In this week’s Bible study, we look at the book of Psalms, and a powerful lament poem found in Psalm 88. Though different from other biblical books, the book of Psalms still tells a complete story, and the individual poems follow a common narrative structure.
But Psalm 88 is a bit different, seemingly breaking from this structure and laying bare the depths of the psalmist’s hopelessness. The psalmist’s only prayer here is “help.” And sometimes, when the darkness around us feels more than we can handle, that is all we can muster to say to God.
This Psalm is an important reminder that there is no need to sugarcoat or make our pain presentable before God. He hears the cries of his children even when we hardly have the words to communicate. As you meditate on this passage this week, think of this psalm as an invitation to bring your suffering before God, knowing that he cares deeply for his people.
Written to join the Hebrew Torah, or the first five books of the Old Testament, the book of Psalms is a remarkable collection of poems from David, Moses, and other Jewish writers.
Psalms is much more than enlightening literature. It is a divine word with a key place in the story of the Bible, and it has no less importance or weight than the Torah. To fully understand the book of Psalms, we must consider the specific order and design of the book. It is separated into five main books, each one containing specific themes, key points, and endnotes.
Through the Psalms, we learn about the importance of prayer and the acknowledgment of pain, as well as the power of praise and fulfillment of prophecy. Note how Psalms corresponds particularly well with Isaiah, Zechariah, and God’s covenant with David in 2 Samuel 7.
Focusing on the Hebrew Bible, Book 1 in Psalms reminds readers to remain faithful to God’s covenant and look forward to the Messiah’s first and second coming.
Book 2 continues the momentum of prophecy and prayer, encouraging the Jewish people to look towards a future king and a new Jerusalem for all believers.

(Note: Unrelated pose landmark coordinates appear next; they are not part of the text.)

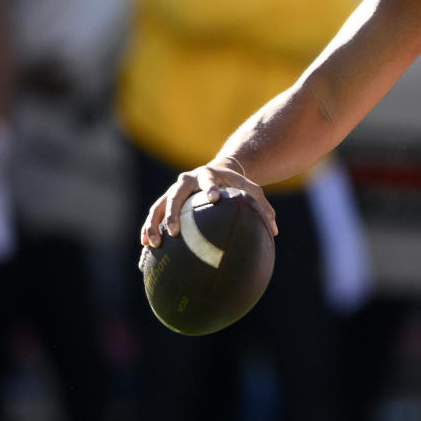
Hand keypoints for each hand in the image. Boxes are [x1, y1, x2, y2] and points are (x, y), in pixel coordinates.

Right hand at [140, 158, 277, 247]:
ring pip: (157, 207)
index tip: (215, 198)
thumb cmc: (236, 183)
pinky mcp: (164, 203)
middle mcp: (186, 182)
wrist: (217, 171)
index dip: (210, 188)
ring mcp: (172, 192)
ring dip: (153, 224)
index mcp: (207, 175)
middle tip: (175, 231)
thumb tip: (274, 231)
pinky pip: (152, 218)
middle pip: (175, 195)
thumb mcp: (251, 190)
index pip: (208, 180)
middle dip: (172, 213)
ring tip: (153, 243)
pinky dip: (148, 231)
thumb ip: (262, 207)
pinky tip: (145, 248)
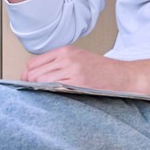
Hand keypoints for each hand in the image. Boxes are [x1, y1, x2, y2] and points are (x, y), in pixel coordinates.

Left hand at [20, 47, 144, 92]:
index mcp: (65, 51)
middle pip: (33, 74)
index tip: (26, 83)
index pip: (33, 63)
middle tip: (32, 93)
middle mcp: (66, 59)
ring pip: (40, 82)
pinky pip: (53, 89)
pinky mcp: (78, 83)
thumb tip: (33, 76)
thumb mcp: (77, 58)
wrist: (124, 76)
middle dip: (29, 85)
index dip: (25, 75)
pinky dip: (48, 94)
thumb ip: (57, 64)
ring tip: (43, 96)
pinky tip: (52, 97)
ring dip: (38, 91)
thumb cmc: (102, 70)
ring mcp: (72, 71)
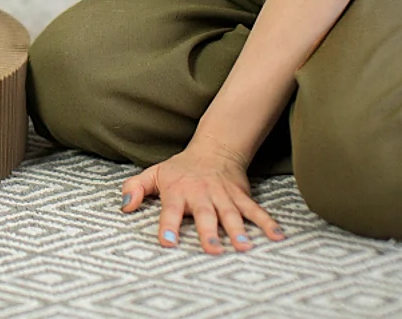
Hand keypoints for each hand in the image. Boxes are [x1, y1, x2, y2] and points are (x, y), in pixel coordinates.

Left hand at [120, 136, 284, 253]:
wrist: (214, 149)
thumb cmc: (180, 169)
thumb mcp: (153, 174)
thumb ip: (135, 189)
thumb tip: (124, 208)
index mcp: (177, 191)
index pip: (170, 210)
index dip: (168, 226)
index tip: (167, 242)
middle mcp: (201, 194)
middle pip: (205, 214)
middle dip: (209, 232)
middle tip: (213, 251)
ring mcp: (223, 195)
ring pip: (231, 214)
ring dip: (238, 230)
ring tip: (245, 247)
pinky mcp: (240, 196)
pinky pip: (254, 210)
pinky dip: (267, 222)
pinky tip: (277, 237)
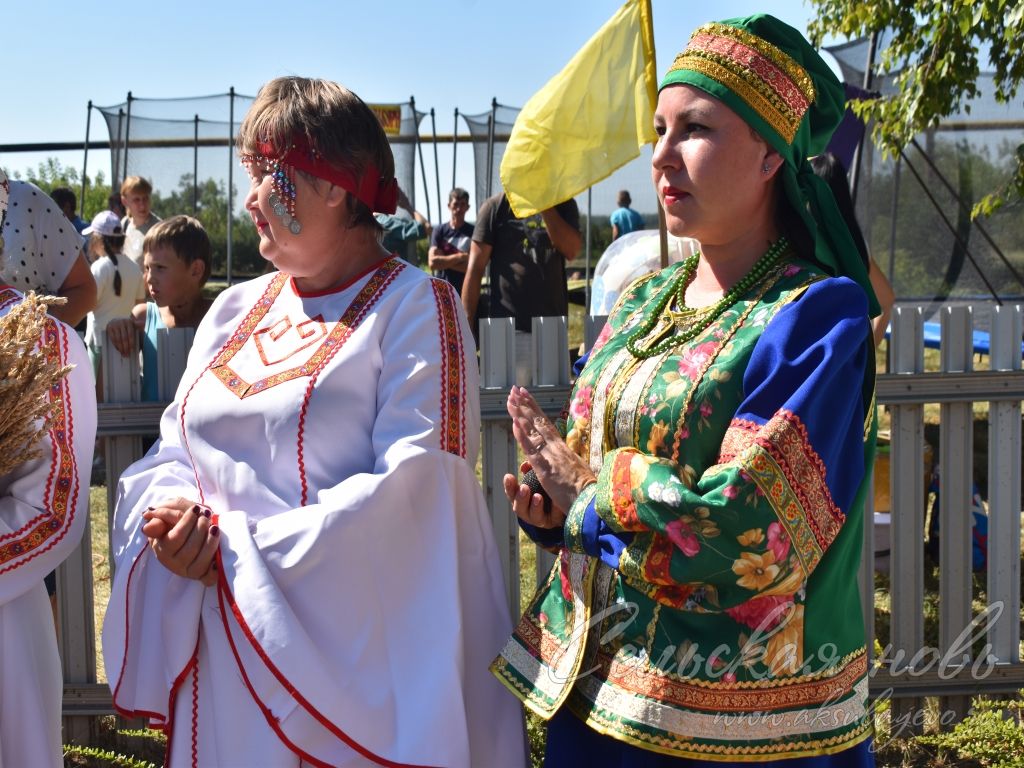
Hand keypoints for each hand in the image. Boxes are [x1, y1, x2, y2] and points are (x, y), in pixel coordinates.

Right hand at [106, 317, 137, 356]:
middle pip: (124, 338)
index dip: (131, 343)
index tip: (132, 351)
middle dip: (126, 347)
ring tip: (122, 353)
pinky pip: (112, 338)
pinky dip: (115, 344)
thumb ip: (138, 325)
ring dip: (120, 347)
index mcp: (129, 322)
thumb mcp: (133, 324)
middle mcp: (122, 322)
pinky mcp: (109, 327)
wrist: (116, 320)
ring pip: (118, 339)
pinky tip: (118, 348)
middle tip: (126, 354)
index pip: (131, 335)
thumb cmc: (127, 325)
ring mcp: (115, 325)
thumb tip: (143, 323)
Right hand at [142, 498, 219, 586]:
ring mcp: (189, 572)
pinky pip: (209, 577)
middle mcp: (174, 564)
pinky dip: (213, 568)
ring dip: (210, 541)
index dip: (186, 522)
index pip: (175, 538)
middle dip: (200, 529)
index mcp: (163, 550)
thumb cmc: (180, 525)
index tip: (195, 508)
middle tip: (206, 515)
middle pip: (190, 548)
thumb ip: (160, 519)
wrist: (196, 534)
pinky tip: (217, 557)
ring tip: (215, 527)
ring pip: (201, 560)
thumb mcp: (168, 519)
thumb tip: (147, 528)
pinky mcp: (203, 576)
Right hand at [504, 460, 564, 528]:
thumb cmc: (554, 482)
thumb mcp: (542, 474)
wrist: (572, 498)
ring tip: (538, 497)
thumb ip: (533, 468)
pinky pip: (555, 517)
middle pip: (519, 509)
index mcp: (524, 499)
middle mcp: (530, 511)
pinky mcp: (556, 522)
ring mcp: (543, 518)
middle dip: (520, 499)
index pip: (512, 494)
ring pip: (535, 517)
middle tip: (524, 488)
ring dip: (535, 506)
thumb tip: (525, 466)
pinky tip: (557, 501)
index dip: (509, 486)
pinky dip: (555, 508)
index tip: (509, 476)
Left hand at [505, 385, 595, 522]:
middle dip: (525, 405)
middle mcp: (556, 448)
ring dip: (521, 414)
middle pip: (538, 422)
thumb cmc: (585, 491)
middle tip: (515, 389)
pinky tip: (515, 422)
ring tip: (511, 398)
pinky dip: (523, 435)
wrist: (592, 502)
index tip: (525, 396)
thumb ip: (563, 462)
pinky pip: (532, 449)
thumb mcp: (574, 471)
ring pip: (533, 431)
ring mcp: (551, 457)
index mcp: (563, 448)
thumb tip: (558, 459)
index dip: (534, 409)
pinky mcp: (546, 469)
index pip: (545, 424)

Book 3 harkens back to Israel’s exile, teaching readers the dangers of rebellion and benefits of obedience. God’s judgment and mercy are also key themes.
Book 4 recaps Israel’s history with Moses and presents a picture of creation worshiping God as King. These bookends reveal our past and future.
Salvation and triumph resound in Book 5, detailing the Messiah’s victory over evil, praise from God’s people, and the Torah’s key role in Psalm 119.
The book of Psalms communicates a story that follows the rise and fall of the Davidic kingdom, a renewed hope in Yahweh the king, and a righteous king to come. Psalm 88 comes at the darkest moment of the plot and expresses that despair tangibly.
As you read through Psalm 88, notice what griefs and pains the psalmist expresses. What stands out to you?
The psalmist does not hold back his grief or anger when he talks to God. How does that sit with you? Do you give yourself the freedom to express all your deepest emotions and thoughts to God. If not, what holds you back?
Have you ever found yourself in a place where the only prayer you can muster is “help?” Have you ever felt that deep loneliness that the psalmist expresses? What are your deepest pain points at the present moment? Write or pray out loud to God, even if your only prayer is “help.”
Have you ever read through the Psalter, or a group of psalms, looking for how they connect to one another? How does this idea sit with you? If you are interested, we’d suggest reading through some psalms and looking for repeated words and themes that link them. Starting with Psalms 1-2 is a great idea, or you could look at 88-90, the psalms brought up in our study today.